What you’ll get virtually:
- Accessibility: Where disabilities, language barriers and budget constraints once made it difficult to attend some in-person events, participants can now be accommodated from the comfort of their home computer.
- Budget: Startups and businesses rocked by economic crisis may be looking for ways to cut costs while keeping their sales pipeline full. Online events and virtual webinars can help minimize your marketing budget without sacrificing leads.
- Flexibility: Not even inclement weather or a global health crisis will force you to altogether cancel, unless you just want to.
What you’ll miss going virtual:
- Meals: Let’s face it. Food is a selling point of any in-person conference. Mealtime also invites the kinds of natural conversation attendees probably come for.
- Guaranteed engagement: Work from home for any amount of time and you’re bound to battle distraction. At least in-person audiences are bound to some social norms, like not leaving the room every time a delivery arrives.
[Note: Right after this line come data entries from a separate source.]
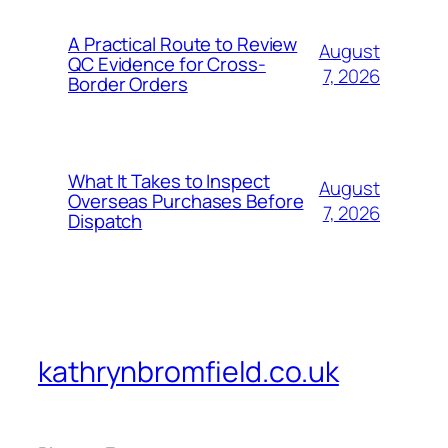
A Practical Route to Review
August
QC Evidence for Cross-
7, 2026
Border Orders
What It Takes to Inspect
August
Overseas Purchases Before
7, 2026
Dispatch
kathrynbromfield.co.uk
- Chance meetings: There’s nothing like landing your latest deal or making a career-altering contact at a physical networking event. Sure, it’s not impossible to do online, but eye contact makes you much more memorable.
It remains to be seen whether IRL conferences will be adjourned for good or if virtual networking events will flatten once the curve does. Though it’s likely we’ll see events skew digital as different industries slowly stagger to their feet. But online or in person, just don’t expect to shake on it.